Write out as a JSON list of strings the part of the records that opens with the line containing "Resolução n° 81/2023" and closes with the line containing "내일 가는 나들이의 장을 보러 갔", one string per line, with blank lines left out. Leave the pictures out of the answer.

◇ ◇ ◇ ◇

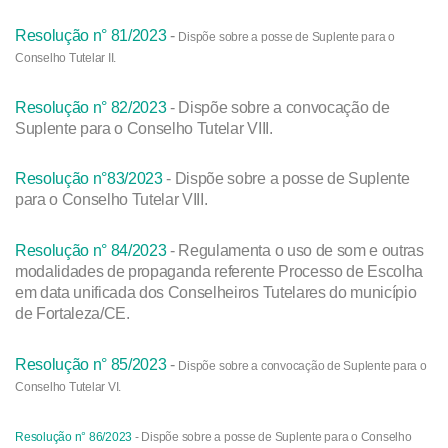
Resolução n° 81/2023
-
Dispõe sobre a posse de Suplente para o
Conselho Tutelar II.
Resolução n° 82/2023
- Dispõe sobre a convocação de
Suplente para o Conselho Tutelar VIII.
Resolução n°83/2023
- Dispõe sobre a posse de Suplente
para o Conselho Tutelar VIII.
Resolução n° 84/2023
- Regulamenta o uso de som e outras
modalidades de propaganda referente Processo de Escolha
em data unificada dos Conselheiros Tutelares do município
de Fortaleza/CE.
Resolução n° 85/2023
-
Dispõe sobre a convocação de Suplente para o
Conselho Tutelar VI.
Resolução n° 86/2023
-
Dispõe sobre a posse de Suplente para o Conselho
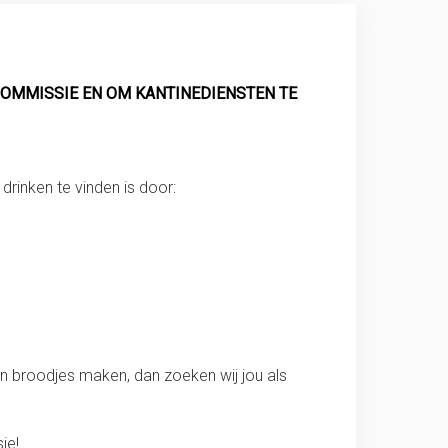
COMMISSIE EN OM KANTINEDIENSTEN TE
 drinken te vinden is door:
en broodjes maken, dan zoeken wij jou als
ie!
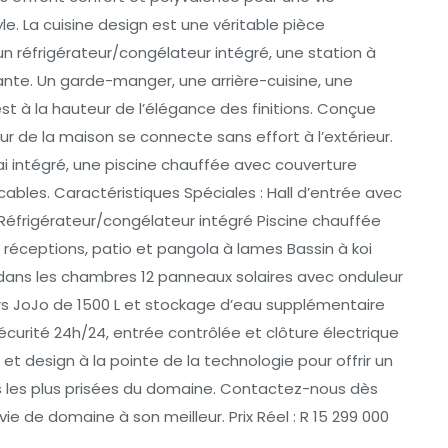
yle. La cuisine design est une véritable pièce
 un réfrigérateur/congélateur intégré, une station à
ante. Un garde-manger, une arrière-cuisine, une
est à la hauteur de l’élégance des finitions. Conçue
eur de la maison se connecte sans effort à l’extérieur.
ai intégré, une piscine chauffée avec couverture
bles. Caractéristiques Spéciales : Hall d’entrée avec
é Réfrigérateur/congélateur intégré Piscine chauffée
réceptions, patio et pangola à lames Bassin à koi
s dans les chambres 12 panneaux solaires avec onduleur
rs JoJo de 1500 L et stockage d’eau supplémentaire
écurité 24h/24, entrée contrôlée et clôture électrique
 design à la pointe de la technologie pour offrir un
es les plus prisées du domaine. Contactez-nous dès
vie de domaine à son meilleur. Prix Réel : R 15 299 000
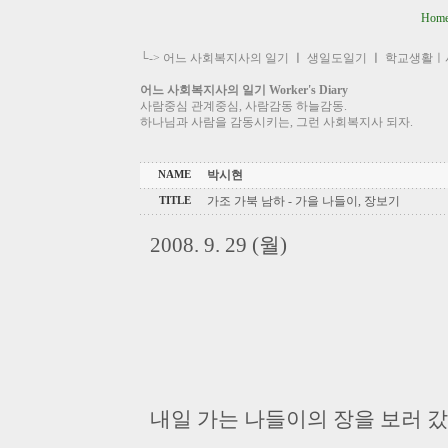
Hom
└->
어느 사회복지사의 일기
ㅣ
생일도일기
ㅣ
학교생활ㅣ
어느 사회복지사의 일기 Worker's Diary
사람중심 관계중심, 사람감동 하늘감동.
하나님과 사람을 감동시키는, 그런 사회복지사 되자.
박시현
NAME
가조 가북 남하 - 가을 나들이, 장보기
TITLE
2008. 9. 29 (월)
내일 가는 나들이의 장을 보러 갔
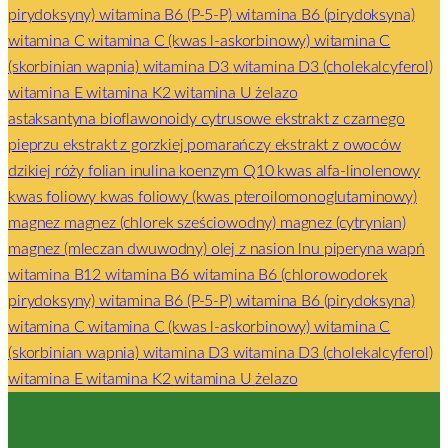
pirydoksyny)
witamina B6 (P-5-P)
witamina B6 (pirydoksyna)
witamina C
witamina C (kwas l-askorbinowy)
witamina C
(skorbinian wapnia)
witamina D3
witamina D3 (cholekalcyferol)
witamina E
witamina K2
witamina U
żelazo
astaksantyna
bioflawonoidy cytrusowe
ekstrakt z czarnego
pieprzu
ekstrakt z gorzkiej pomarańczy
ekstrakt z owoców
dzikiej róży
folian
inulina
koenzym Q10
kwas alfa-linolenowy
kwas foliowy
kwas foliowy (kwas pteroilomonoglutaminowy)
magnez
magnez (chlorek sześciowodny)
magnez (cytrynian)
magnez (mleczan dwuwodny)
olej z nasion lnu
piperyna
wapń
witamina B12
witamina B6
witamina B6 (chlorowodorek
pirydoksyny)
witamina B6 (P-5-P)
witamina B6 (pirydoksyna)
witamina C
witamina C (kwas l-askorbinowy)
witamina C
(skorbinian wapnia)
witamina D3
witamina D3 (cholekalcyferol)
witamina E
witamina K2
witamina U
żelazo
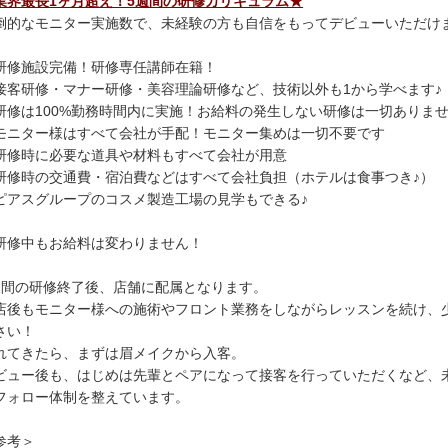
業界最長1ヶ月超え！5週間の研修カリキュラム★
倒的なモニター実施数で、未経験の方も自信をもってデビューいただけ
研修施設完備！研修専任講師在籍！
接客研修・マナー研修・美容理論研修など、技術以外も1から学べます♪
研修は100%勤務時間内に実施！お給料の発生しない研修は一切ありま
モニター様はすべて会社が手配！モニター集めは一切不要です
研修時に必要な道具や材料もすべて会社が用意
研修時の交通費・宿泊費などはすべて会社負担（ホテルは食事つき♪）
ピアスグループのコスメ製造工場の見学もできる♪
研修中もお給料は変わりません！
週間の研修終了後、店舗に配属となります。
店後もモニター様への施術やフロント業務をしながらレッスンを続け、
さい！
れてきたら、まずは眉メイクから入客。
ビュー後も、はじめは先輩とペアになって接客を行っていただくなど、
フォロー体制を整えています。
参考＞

◇ ◇ ◇ ◇

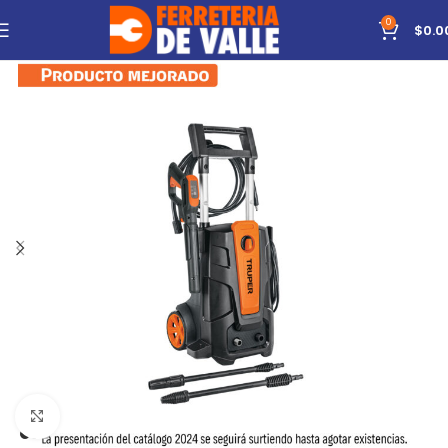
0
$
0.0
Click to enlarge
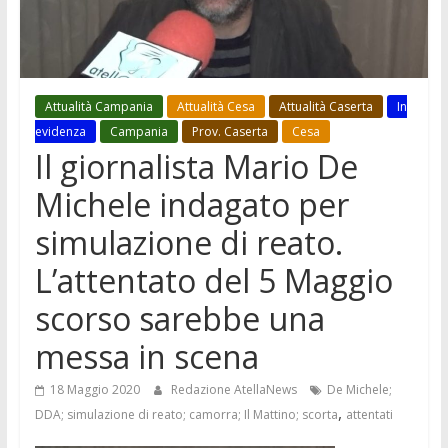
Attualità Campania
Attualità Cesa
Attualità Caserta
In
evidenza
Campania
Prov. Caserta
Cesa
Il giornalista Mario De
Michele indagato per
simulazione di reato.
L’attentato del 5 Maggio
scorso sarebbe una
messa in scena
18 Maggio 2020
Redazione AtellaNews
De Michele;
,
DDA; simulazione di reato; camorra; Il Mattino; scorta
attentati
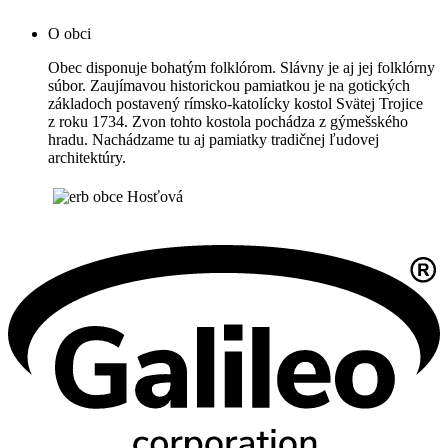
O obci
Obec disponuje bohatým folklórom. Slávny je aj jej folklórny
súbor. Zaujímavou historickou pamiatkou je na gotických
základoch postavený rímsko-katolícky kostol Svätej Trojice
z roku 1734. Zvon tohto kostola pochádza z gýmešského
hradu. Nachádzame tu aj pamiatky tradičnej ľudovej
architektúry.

◇ ◇ ◇ ◇

--- SOLUTION TO THE PROBLEM ---
[
  "Resolução n° 81/2023",
  "-",
  "Dispõe sobre a posse de Suplente para o",
  "Conselho Tutelar II.",
  "Resolução n° 82/2023",
  "- Dispõe sobre a convocação de",
  "Suplente para o Conselho Tutelar VIII.",
  "Resolução n°83/2023",
  "- Dispõe sobre a posse de Suplente",
  "para o Conselho Tutelar VIII.",
  "Resolução n° 84/2023",
  "- Regulamenta o uso de som e outras",
  "modalidades de propaganda referente Processo de Escolha",
  "em data unificada dos Conselheiros Tutelares do município",
  "de Fortaleza/CE.",
  "Resolução n° 85/2023",
  "-",
  "Dispõe sobre a convocação de Suplente para o",
  "Conselho Tutelar VI.",
  "Resolução n° 86/2023",
  "-",
  "Dispõe sobre a posse de Suplente para o Conselho",
  "COMMISSIE EN OM KANTINEDIENSTEN TE",
  " drinken te vinden is door:",
  "en broodjes maken, dan zoeken wij jou als",
  "ie!",
  "yle. La cuisine design est une véritable pièce",
  " un réfrigérateur/congélateur intégré, une station à",
  "ante. Un garde-manger, une arrière-cuisine, une",
  "est à la hauteur de l’élégance des finitions. Conçue",
  "eur de la maison se connecte sans effort à l’extérieur.",
  "ai intégré, une piscine chauffée avec couverture",
  "bles. Caractéristiques Spéciales : Hall d’entrée avec",
  "é Réfrigérateur/congélateur intégré Piscine chauffée",
  "réceptions, patio et pangola à lames Bassin à koi",
  "s dans les chambres 12 panneaux solaires avec onduleur",
  "rs JoJo de 1500 L et stockage d’eau supplémentaire",
  "écurité 24h/24, entrée contrôlée et clôture électrique",
  " design à la pointe de la technologie pour offrir un",
  "es les plus prisées du domaine. Contactez-nous dès",
  "vie de domaine à son meilleur. Prix Réel : R 15 299 000",
  "Hom",
  "└->",
  "어느 사회복지사의 일기",
  "ㅣ",
  "생일도일기",
  "ㅣ",
  "학교생활ㅣ",
  "어느 사회복지사의 일기 Worker's Diary",
  "사람중심 관계중심, 사람감동 하늘감동.",
  "하나님과 사람을 감동시키는, 그런 사회복지사 되자.",
  "박시현",
  "NAME",
  "가조 가북 남하 - 가을 나들이, 장보기",
  "TITLE",
  "2008. 9. 29 (월)",
  "내일 가는 나들이의 장을 보러 갔"
]